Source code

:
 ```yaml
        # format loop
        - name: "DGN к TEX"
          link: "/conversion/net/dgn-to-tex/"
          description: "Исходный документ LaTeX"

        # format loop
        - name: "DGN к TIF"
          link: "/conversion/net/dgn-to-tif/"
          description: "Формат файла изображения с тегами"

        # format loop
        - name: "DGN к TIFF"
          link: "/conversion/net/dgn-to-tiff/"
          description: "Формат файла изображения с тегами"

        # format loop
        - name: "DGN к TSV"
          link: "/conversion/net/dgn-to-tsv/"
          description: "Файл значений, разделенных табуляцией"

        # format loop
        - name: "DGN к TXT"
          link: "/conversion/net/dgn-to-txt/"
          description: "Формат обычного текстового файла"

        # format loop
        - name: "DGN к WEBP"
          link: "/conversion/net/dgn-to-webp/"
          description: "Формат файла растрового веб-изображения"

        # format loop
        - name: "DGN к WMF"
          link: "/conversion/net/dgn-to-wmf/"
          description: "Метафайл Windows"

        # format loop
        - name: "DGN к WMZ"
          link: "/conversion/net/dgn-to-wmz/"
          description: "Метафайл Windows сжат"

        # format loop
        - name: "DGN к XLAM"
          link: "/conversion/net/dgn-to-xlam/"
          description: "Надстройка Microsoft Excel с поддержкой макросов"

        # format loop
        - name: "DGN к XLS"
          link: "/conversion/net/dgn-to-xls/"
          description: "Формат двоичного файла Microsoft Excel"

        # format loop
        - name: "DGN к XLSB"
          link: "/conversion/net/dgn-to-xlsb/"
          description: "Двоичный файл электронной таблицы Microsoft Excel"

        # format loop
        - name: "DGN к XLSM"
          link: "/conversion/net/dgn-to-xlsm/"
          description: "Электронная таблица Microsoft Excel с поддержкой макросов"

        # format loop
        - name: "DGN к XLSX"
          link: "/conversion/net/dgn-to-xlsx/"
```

::::::

● TO DO
Whichever lines of the data include the word "файла", pull them out.

● RESULT OF THIS EXERCISE
          description: "Формат файла изображения с тегами"
          description: "Формат файла изображения с тегами"
          description: "Формат обычного текстового файла"
          description: "Формат файла растрового веб-изображения"
          description: "Формат двоичного файла Microsoft Excel"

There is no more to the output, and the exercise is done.